Isotopic values of δ²H vs δ18O in groundwater samples for Tehran-Karaj aquifer, Varamin aquifer, Isfahan aquifer, Shiraz aquifer, Darab aquifer, Kashan aquifer, Tabriz aquifer, Marand aquifer, Mashhad aquifer, Fariman aquifer, and all 202 groundwater samples.

Table 5 Calculated equations of local meteoric water lines (LMWLs) for 10 Iranian main aquifers.

Technical Validation

We used the five working standards of LGR with known isotopic compositions (i.e., LGR#1–LGR#5 in Table 3) to ensure the quality control/assurance of the analysis of our groundwater samples. Accordingly, δ2H and δ18O were varied from –161.3 to –10.5‰ and –20.72 to –3‰, respectively (Table 3). We also normalized all isotope ratios using three IAEA standards (i.e., SLAP, VSMOW, and GISP). Our findings showed that the analytical precision for δ2H and δ18O in groundwater samples are ±0.08‰ and ±0.05‰, respectively, both of which are more accurate than those specified in the related standards (see Table 2). Furthermore, we compared the precisions of δ2H and δ18O measurements for our groundwater samples with those from related studies conducted in Iran. Our results were consistent with the findings of Heydarizad et al.19, Daneshian et al.20, and Osati et al.21.

Usage Notes

The compiled stable water isotope dataset in Iranian aquifers has been saved in CSV format to facilitate easy access from a wide range of computer software. This format allows users to analyze and process the data easily without requiring intensive computational resources.

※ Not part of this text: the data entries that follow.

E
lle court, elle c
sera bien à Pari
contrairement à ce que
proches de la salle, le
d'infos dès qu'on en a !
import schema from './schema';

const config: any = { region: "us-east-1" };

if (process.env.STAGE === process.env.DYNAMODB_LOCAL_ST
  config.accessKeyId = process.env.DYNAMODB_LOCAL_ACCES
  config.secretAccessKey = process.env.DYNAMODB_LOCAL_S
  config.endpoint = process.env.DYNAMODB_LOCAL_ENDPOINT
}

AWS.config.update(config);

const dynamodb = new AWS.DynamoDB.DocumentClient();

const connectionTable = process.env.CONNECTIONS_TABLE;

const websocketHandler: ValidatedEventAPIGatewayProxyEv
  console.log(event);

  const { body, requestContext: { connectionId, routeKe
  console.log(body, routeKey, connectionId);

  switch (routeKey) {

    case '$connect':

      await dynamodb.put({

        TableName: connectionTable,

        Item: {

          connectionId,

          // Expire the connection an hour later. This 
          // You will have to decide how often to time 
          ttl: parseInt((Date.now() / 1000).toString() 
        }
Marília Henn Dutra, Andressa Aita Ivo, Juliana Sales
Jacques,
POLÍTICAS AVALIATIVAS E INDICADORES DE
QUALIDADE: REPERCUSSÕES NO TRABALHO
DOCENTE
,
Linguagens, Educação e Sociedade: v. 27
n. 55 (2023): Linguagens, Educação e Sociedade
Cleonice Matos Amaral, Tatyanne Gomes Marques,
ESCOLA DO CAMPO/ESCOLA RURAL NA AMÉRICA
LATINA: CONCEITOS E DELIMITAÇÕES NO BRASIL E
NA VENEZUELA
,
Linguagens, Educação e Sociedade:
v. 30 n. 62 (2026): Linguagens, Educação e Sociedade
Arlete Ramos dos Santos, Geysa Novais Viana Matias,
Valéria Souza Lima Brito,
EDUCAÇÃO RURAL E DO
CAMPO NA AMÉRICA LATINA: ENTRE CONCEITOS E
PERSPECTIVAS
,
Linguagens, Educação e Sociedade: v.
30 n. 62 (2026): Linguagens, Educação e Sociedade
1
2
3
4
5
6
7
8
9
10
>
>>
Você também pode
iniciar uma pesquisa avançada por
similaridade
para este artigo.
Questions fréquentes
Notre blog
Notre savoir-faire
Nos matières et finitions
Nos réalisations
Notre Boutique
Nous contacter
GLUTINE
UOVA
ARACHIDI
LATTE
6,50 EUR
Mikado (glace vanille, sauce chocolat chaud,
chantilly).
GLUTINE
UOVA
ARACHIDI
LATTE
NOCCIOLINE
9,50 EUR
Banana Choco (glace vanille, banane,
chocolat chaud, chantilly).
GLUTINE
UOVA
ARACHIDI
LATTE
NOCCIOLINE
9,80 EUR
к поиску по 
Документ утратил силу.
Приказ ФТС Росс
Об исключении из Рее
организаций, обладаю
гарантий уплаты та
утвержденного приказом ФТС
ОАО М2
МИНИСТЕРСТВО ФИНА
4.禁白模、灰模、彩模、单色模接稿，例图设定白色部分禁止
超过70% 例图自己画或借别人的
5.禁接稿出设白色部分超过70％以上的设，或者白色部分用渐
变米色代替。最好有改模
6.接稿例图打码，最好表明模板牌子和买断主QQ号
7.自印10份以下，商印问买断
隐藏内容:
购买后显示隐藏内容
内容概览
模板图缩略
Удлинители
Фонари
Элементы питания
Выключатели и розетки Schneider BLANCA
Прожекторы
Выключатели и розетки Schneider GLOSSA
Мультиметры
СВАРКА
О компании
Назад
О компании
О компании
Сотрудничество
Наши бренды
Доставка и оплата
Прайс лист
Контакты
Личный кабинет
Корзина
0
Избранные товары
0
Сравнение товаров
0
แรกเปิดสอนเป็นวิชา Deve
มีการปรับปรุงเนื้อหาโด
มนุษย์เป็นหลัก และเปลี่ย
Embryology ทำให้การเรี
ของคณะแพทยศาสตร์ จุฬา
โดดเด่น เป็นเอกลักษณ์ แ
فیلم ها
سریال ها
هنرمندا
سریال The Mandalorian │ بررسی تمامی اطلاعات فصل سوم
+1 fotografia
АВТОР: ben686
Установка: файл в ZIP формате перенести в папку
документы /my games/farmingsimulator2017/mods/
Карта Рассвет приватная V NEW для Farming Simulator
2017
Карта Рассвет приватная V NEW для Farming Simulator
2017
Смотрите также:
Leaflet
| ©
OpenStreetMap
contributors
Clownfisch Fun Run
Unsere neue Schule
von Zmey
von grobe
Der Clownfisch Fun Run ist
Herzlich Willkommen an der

Our compiled dataset represents a significant advancement in hydrogeological studies for the main aquifers in Iran. The effectiveness of these data depends on their application and can elucidate the physical mechanisms driving the changes in the δ2H and δ18O compositions of oxygen and hydrogen. Although the dataset is highly useful for tracing atmospheric and hydrological processes, a limitation warrants acknowledgment to ensure its appropriate interpretation and application. The current dataset represents a snapshot in time and therefore has limitations for long-term temporal modeling. Groundwater isotopes often reflect multi-seasonal or long-term processes. Therefore, a single-timepoint dataset may not sufficiently capture seasonal dynamics, and recharge temporal variability. However, even with this limited temporal scope, the isotope dataset can serve as a valuable input for regional climate and hydrological models in several ways. First, the spatial distribution of δ18O and δ²H values across major aquifers provides a baseline for model initialization and spatial calibration. For example, these data can help constrain the representation of evaporation, precipitation, and moisture recycling processes in isotope-enabled regional climate models (e.g.,Weather Research and Forecasting model). Second, the isotopic signatures can be used to validate modeled isotope outputs during similar seasonal conditions, improving the representation of water source attribution and vapor transport pathways. Finally, the dataset supports hybrid approaches that combine stable isotope data with geostatistical or machine learning models to spatially estimate isotope patterns in unsampled areas. These applications demonstrate the potential of the dataset to inform both scientific investigations and evidence-based water policy in arid and semi-arid environments.